Eventually in the final 80 kilometers six riders managed to get a gap. Fausto Masnada (Soudal - Quick-Step), Carlos Verona (Movistar Team), Geoffrey Bouchard (AG2R Citroën Team), Simone Velasco (Astana Qazaqstan Team), Jonas Gregaard (Uno-X Pro Cycling Team) and Oscar Onley (Team DSM). The gap never grew above a minute however as the peloton was aware of the dangers present.
The group was caught at the base of the final ascent however. Israel - Premier Tech and Bahrain - Victorious tried to keep a high and consistent pace, with Marc Soler launching an attack that had him cross the summit 20 seconds above the peloton. Right before the summit Remco Evenepoel attacked, but Primoz Roglic was alive to the occasion.

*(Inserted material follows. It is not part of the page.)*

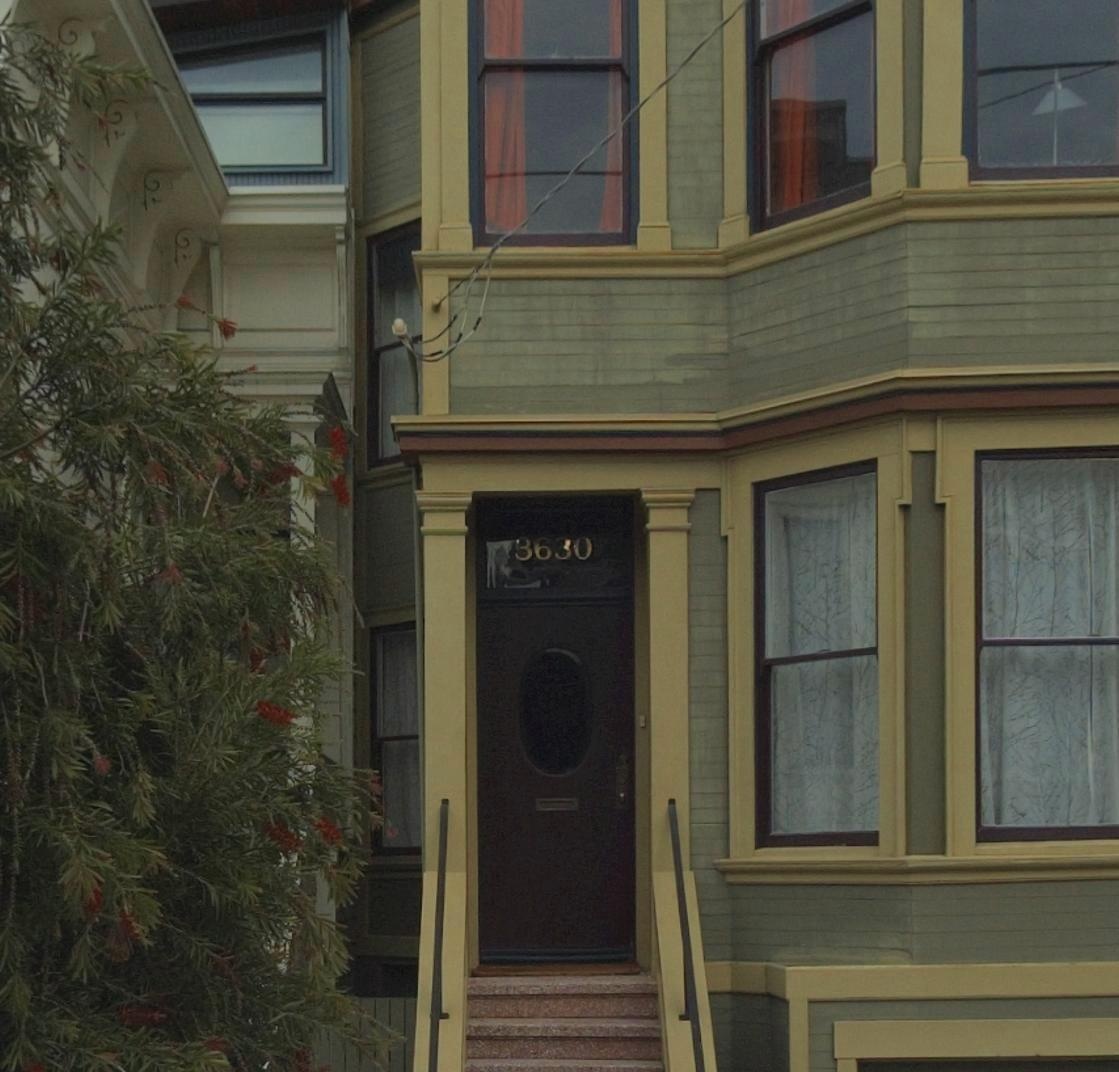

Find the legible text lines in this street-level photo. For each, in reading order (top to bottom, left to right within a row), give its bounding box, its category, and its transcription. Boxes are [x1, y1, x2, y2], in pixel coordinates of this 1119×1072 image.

[514, 535, 594, 562] StreetNumber: 3630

The duo set off on a furiously fast descent, with Evenepoel catching up and dropping Soler, but with Roglic keeping up with him. The race leader did not want to work, much to the dislike of Evenepoel, and the duo was eventually caught with 9 kilometers to go. In the intermediate sprint right after however Evenepoel took the 3 seconds, closing the gap to Roglic by 2 seconds in the day (with an early intermediate sprint the reason for the other second.
Several riders tried attacking right after including Mikel Landa, but a sprint looked inevitable with the flat finish. Main favourite
Kaden Groves had a mechanical with 4 kilometers to go but quickly switched bikes with a teammate as Jumbo-Visma stayed in front. A late attack from a Groupama - FDJ rider threatened, but it was a sprint for the win.
Groves had the top speed however and rode into his second win of the week. It was a hard-earned triumph, as he once again beat
Bryan Coquard, whilst
Ide Schelling sprinted to third. Evenepoel and Roglic sprinted to fifth and ninth respectively but missed out on bonifications on the line.